Les investitures aux législatives précédées de primaires ont donné lieu à de vifs échanges entre caciques en perte de vitesse et jeunes militants déterminés à se faire entendre. Certains poids lourds en ont fait les frais. Dont l’ancien président de l’Assemblée nationale, Fambaré Ouattara Natchaba, qui ne pourra défendre son siège. Le frère du chef de l’État et ministre de la Défense, Kpatcha Gnassingbé, fait, lui, l’objet de toutes sortes de rumeurs. Celui qui est considéré comme un « faucon » est candidat dans son fief du Nord, la préfecture de la Kozah, et d’aucuns pensent que les dissensions pourraient influer sur le scrutin. « Kpatcha a le soutien d’une bonne partie des officiers, mais son présumé pouvoir de nuisance est limité et il n’a pas les moyens de bloquer le processus. D’ailleurs, en a-t-il vraiment l’intention ? s’interroge un observateur. Même au sein de l’armée, les mentalités évoluent. » « L’action du président et les réformes engagées prouvent que le RPT a changé. Il n’y a qu’un pouvoir et qu’un parti », insiste son secrétaire général, Solitoki Esso. Malgré ces secousses, le RPT peut néanmoins compter sur son enracinement, sa large couverture géographique, le soutien de certaines élites, l’influence de quelques barons locaux, l’appui de l’appareil administratif et les réflexes claniques pour demeurer l’incontournable force politique du pays.

En face, l’UFC est bien décidée à jouer les premiers rôles, mais il est impossible, à ce jour, d’évaluer avec précision sa popularité.

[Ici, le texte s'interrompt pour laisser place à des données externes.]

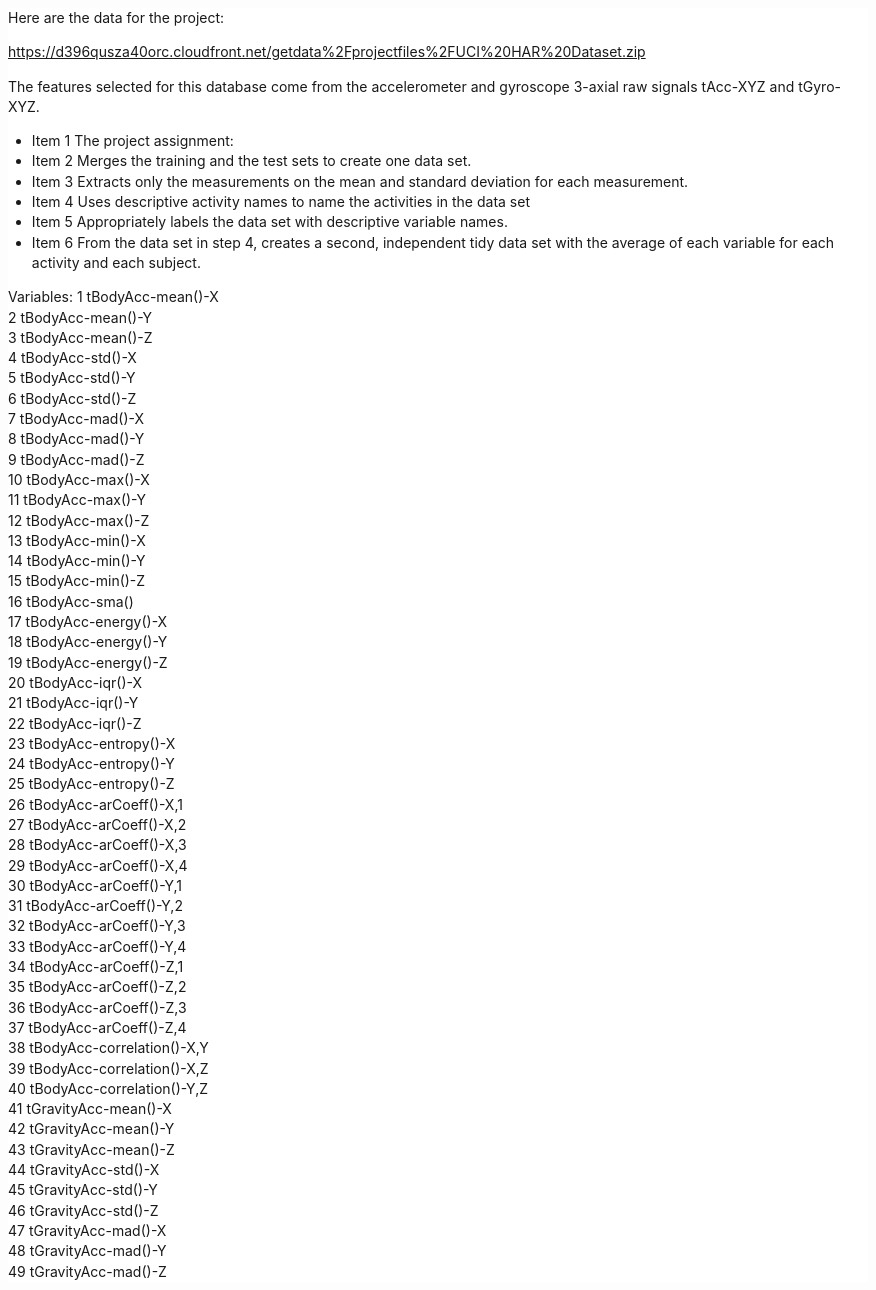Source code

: Here are the data for the project: 

https://d396qusza40orc.cloudfront.net/getdata%2Fprojectfiles%2FUCI%20HAR%20Dataset.zip 


The features selected for this database come from the accelerometer and gyroscope 3-axial raw signals tAcc-XYZ and tGyro-XYZ.
* Item 1 The project assignment:
* Item 2 Merges the training and the test sets to create one data set.
* Item 3 Extracts only the measurements on the mean and standard deviation for each measurement. 
* Item 4 Uses descriptive activity names to name the activities in the data set
* Item 5 Appropriately labels the data set with descriptive variable names. 
* Item 6 From the data set in step 4, creates a second, independent tidy data set with the average of each variable for each activity and each subject.

Variables:
1 tBodyAcc-mean()-X</br>
2 tBodyAcc-mean()-Y</br>
3 tBodyAcc-mean()-Z</br>
4 tBodyAcc-std()-X</br>
5 tBodyAcc-std()-Y</br>
6 tBodyAcc-std()-Z</br>
7 tBodyAcc-mad()-X</br>
8 tBodyAcc-mad()-Y</br>
9 tBodyAcc-mad()-Z</br>
10 tBodyAcc-max()-X</br>
11 tBodyAcc-max()-Y</br>
12 tBodyAcc-max()-Z</br>
13 tBodyAcc-min()-X</br>
14 tBodyAcc-min()-Y</br>
15 tBodyAcc-min()-Z</br>
16 tBodyAcc-sma()</br>
17 tBodyAcc-energy()-X</br>
18 tBodyAcc-energy()-Y</br>
19 tBodyAcc-energy()-Z</br>
20 tBodyAcc-iqr()-X</br>
21 tBodyAcc-iqr()-Y</br>
22 tBodyAcc-iqr()-Z</br>
23 tBodyAcc-entropy()-X</br>
24 tBodyAcc-entropy()-Y</br>
25 tBodyAcc-entropy()-Z</br>
26 tBodyAcc-arCoeff()-X,1</br>
27 tBodyAcc-arCoeff()-X,2</br>
28 tBodyAcc-arCoeff()-X,3</br>
29 tBodyAcc-arCoeff()-X,4</br>
30 tBodyAcc-arCoeff()-Y,1</br>
31 tBodyAcc-arCoeff()-Y,2</br>
32 tBodyAcc-arCoeff()-Y,3</br>
33 tBodyAcc-arCoeff()-Y,4</br>
34 tBodyAcc-arCoeff()-Z,1</br>
35 tBodyAcc-arCoeff()-Z,2</br>
36 tBodyAcc-arCoeff()-Z,3</br>
37 tBodyAcc-arCoeff()-Z,4</br>
38 tBodyAcc-correlation()-X,Y</br>
39 tBodyAcc-correlation()-X,Z</br>
40 tBodyAcc-correlation()-Y,Z</br>
41 tGravityAcc-mean()-X</br>
42 tGravityAcc-mean()-Y</br>
43 tGravityAcc-mean()-Z</br>
44 tGravityAcc-std()-X</br>
45 tGravityAcc-std()-Y</br>
46 tGravityAcc-std()-Z</br>
47 tGravityAcc-mad()-X</br>
48 tGravityAcc-mad()-Y</br>
49 tGravityAcc-mad()-Z</br>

Difficile en effet de se référer aux résultats des élections présidentielles précédentes tant elles restent sujettes à caution vu les circonstances pour le moins controversées dans lesquelles elles se sont déroulées. « Le 14 octobre va enfin clarifier la donne et permettre de savoir qui est qui », assure Patrick Lawson. « Nous visons la majorité absolue. À défaut, nous sommes prêts à nouer des alliances sur un programme commun avec tous ceux qui, par leur parcours, sont proches de nous », explique son camarade Jean-Pierre Fabre, secrétaire général de l’UFC.
Cet appel du pied adressé aux « partis du centre » n’a, à ce jour, reçu aucune réponse. Le CAR de Yawovi Agboyibo, la Convention démocratique des peuples africains (CDPA) de Léopold Gnininvi et la Convergence patriotique panafricaine (CPP) d’Edem Kodjo ont appris à travailler avec le RPT, autrefois honni. La gestion commune des affaires depuis un an a révélé une convergence d’intérêts entre le RPT et ces autres membres du gouvernement. Et puisque les antagonismes entre ces différentes formations reposaient presque exclusivement sur la personnalité du général Eyadéma, ils sont en train de s’estomper. Aujourd’hui, les stratégies de conquête du pouvoir évoluent en profondeur. L’ancien parti unique va désormais devoir apprendre la modestie et accepter les inconnues du suffrage universel. Quant à l’UFC, elle ne peut plus se permettre de tenir une posture de repli ou d’affrontement. Entre ces deux refondations en cours, les électeurs trancheront. Les accords d’appareils décideront ensuite de la majorité parlementaire.